DNA damage and activation of c-ras in human embryo lung cells exposed to chrysotile and cigarette smoking solution.

Abstract

Epidemiological studies and animal experiments showed that asbestos and cigarette smoking can act synergistically in the development of lung cancer. The mechanism of this synergism is largely unknown. It is well documented that DNA damage and activation of oncogenes play important roles in the development of cancer. The aim of our study was to find out if DNA damage could be increased and c-ras oncogene could be activated when human embryo lung cells were treated with chrysotile (CH) and cigarette smoking solution (CSS) separately or simultaneously.

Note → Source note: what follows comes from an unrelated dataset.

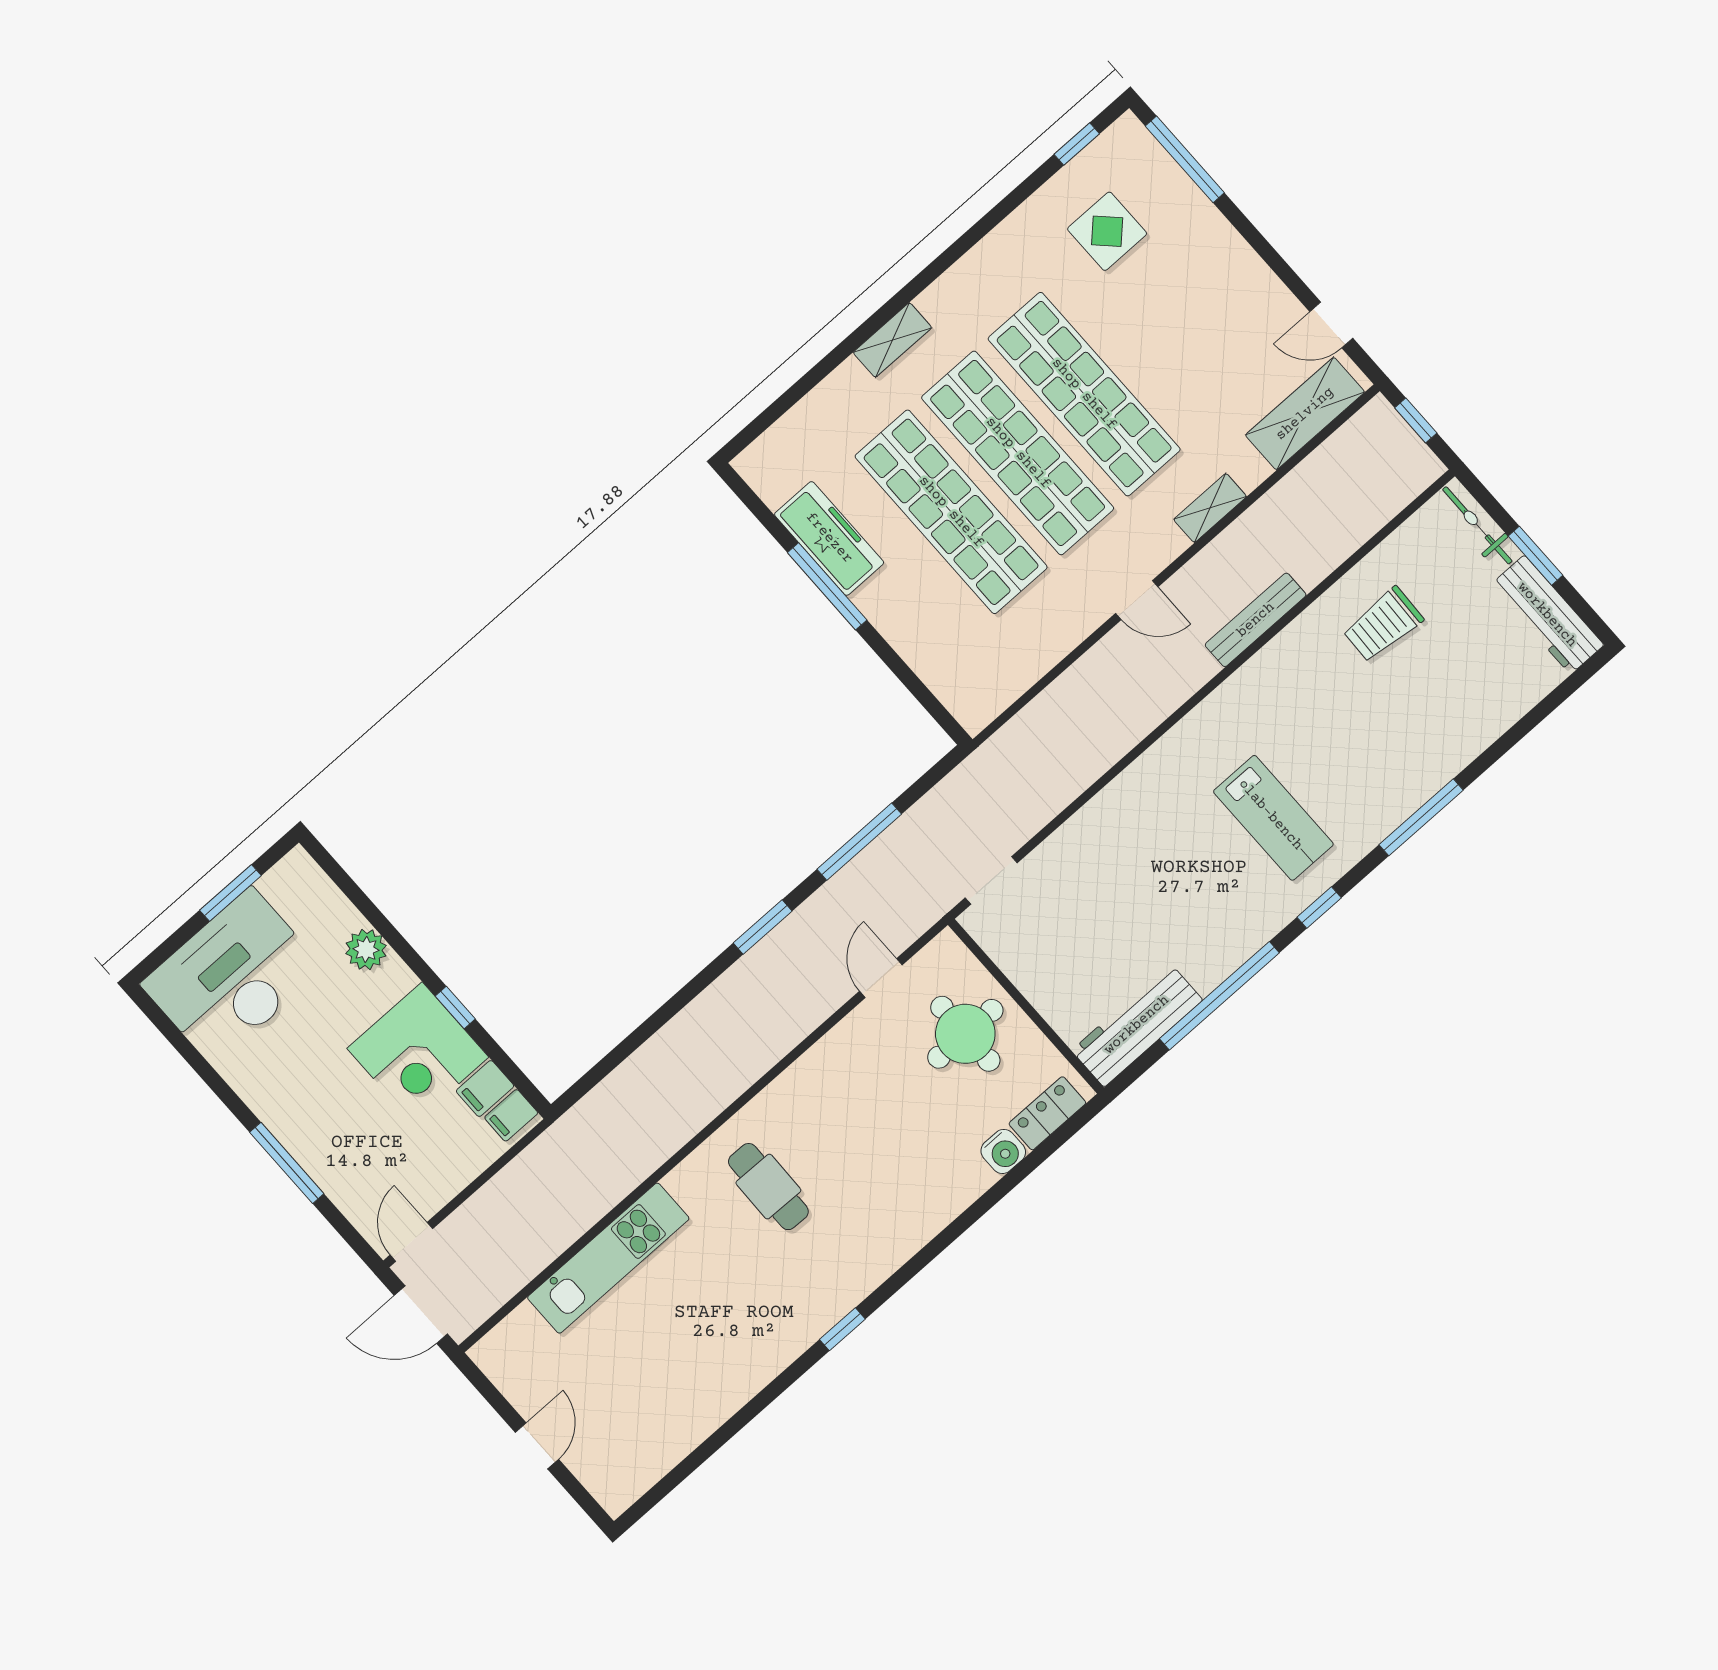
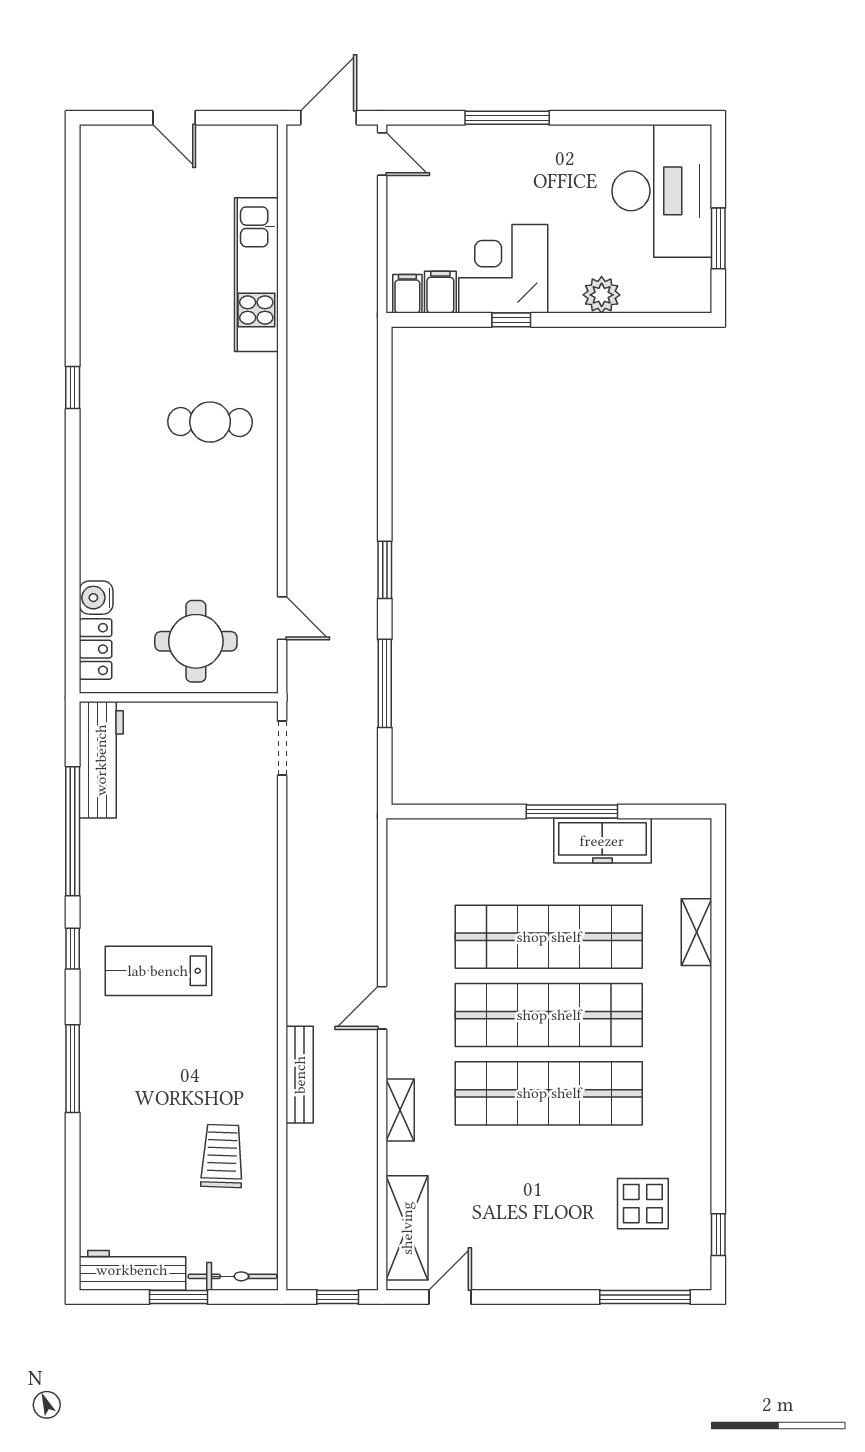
shelving: (892, 340) -> (696, 932), moved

Human embryo lung (HEL) cells were treated with different doses of CH and CSS separately or simultaneously, then DNA strand breaks were detected with single-cell gel electrophoresis assay and the expression of p21 was detected by flow cytometry. Factorial analysis was used to evaluate the combined effect of chrysotile and cigarette smoking solution. The results showed that DNA strand breaks could be increased significantly when HEL cells were exposed to CH and CSS separately for 1 hour and increased in a dose-dependent relationship when cells were exposed to CH and CSS simultaneously for 1 hour. The expression of p21 increased significantly when cells were exposed to CH for 24 hours, but there was no significant increase when cells were exposed to CSS for 24 hours. However, there was an additive effect on the expression of p21 when cells were exposed to CH and CSS simultaneously for 24 hours. When cells were exposed to CH and CSS simultaneously three times (24 hours each time), then passaged for 1 month, the expression of p21 increased synergistically. In conclusion, DNA damage and activation of c-ras may be involved in the process of combined carcinogenesis of CH and CSS.